State ready to honor Carson

Biologist detailed pesticides' problems

March 04, 2007|By Candus Thomson | Candus Thomson,[Sun writer]

One hundred years after her birth and nearly 45 years since publication of her environmental call to action, Silent Spring, Maryland is preparing to honor Rachel Louise Carson.

"She's in the pantheon of environmental stars," said state Sen. Brian E. Frosh, who is sponsoring a bill to designate her May 27 birthday as Rachel Carson Day. "Of all the Marylanders who contributed to our well-being and the world's, she's up there."

Silent Spring was more than a best-seller. The ground-breaking book made the connection between the indiscriminate use of pesticides, such as DDT, and the destruction of animals and plants.

Carson lived in Maryland for more than 35 years as a student, teacher, biologist, writer and - finally - reluctant celebrity. She attended graduate school at the Johns Hopkins University and was a member of the University of Maryland's zoology staff. While working for the U.S. Fish and Wildlife Service, she supplemented her income by writing for The Sun in the late 1930s.

Carson researched and wrote Silent Spring at her Silver Spring home, much of it while sitting on her back porch surrounded by flowers and her bird feeders. She died of breast cancer April 14, 1964, at the age of 56.

Frosh acknowledges Maryland is playing catch-up. Carson's birth state, Pennsylvania, has observed her birthday for almost 10 years. Health activists in Toronto use the day to promote breast cancer awareness. Other governments - such as Takoma Park and Cape May, N.J. - have set the date aside for her.

The Montgomery County Democrat said he was surprised to learn that the state had done little to honor Carson.

"She's the mother of the environmental movement, period," Frosh said. "This is a great woman, and we ought to be taking credit for her."

Elsewhere, the centennial bandwagon is rolling.

The U.S. Fish and Wildlife Service started an online book club this month to discuss her work. It will run until November (rcbookclub.blogspot.com).

On March 22, the National Archives will show the 1963 CBS documentary The Silent Spring of Rachel Carson and display documents relating to her career.

Before Tuesday's hearing on the Frosh bill, the Virginia-based Newton Marasco Foundation will announce a Rachel Carson Scholar Program for high school juniors and seniors who participate in environmental activities.

Amy Marasco Newton said she hopes within five years to fund scholars across the country to encourage stewardship.

"For me, the centennial is about celebrating Rachel Carson's contributions, and the scholar program is about continuing her legacy with the next generation so that she is not forgotten again," Newton said.

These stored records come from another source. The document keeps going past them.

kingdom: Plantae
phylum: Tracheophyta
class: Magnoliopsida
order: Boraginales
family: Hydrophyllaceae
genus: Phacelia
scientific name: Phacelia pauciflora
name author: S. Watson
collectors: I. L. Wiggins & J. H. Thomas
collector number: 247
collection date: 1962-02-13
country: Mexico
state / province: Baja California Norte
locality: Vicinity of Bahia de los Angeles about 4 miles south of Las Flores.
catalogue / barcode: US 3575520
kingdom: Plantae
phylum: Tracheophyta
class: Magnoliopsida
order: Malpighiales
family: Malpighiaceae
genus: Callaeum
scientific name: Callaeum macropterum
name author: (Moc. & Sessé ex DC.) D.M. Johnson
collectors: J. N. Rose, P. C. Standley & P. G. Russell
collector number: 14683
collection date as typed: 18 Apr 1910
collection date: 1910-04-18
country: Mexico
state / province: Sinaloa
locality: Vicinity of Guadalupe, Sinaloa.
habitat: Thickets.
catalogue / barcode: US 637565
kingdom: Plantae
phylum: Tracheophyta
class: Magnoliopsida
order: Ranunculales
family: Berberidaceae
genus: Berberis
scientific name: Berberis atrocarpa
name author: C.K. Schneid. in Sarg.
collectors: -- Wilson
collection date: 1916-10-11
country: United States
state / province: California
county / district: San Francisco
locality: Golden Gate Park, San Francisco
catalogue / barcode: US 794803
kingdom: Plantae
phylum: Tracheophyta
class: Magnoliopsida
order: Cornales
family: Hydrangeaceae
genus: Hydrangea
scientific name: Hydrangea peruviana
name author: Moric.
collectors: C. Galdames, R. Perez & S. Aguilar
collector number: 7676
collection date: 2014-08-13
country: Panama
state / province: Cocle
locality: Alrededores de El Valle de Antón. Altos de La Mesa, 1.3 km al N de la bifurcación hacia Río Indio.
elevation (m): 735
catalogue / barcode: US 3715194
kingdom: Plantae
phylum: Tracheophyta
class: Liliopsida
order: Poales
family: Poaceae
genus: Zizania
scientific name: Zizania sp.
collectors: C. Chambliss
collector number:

Before Silent Spring, Carson wrote three other books about the environment. The Sea Around Us, published in 1951, was on the national best-seller lists for nearly 1 1/2 years, spending almost half that time at No. 1. She used her profits to have a house built in the woodsy Silver Spring subdivision of Quaint Acres and to buy a cottage on the coast of Maine.

In Silent Spring's re-release five years ago, former Vice President Al Gore wrote in the book's introduction that it marked "the beginning of the environmental movement" and showed the power of one person.

Before its September 1962 publication, the book was attacked as "hysterical" by chemical companies. A trade magazine predicted: "It is fairly safe to hope that by March or April, Silent Spring will no longer be an interesting conversational subject."

Three sponsors withdrew from the CBS show and 1,000 protest letters arrived at the network. Time magazine called her conclusions "patently unsound." Even the American Medical Association found fault.

But Americans were riveted, and President John F. Kennedy ordered an investigation into the dangers of pesticides in 1962. When Kennedy's panel of scientists concluded in a 1963 report that toxic chemicals had the potential to be "a much greater hazard" than radioactive fallout, the tide turned.

DDT was banned by the Environmental Protection Agency in 1972.

And in 1999, Time magazine named Carson one of its 100 most influential people of the 20th century.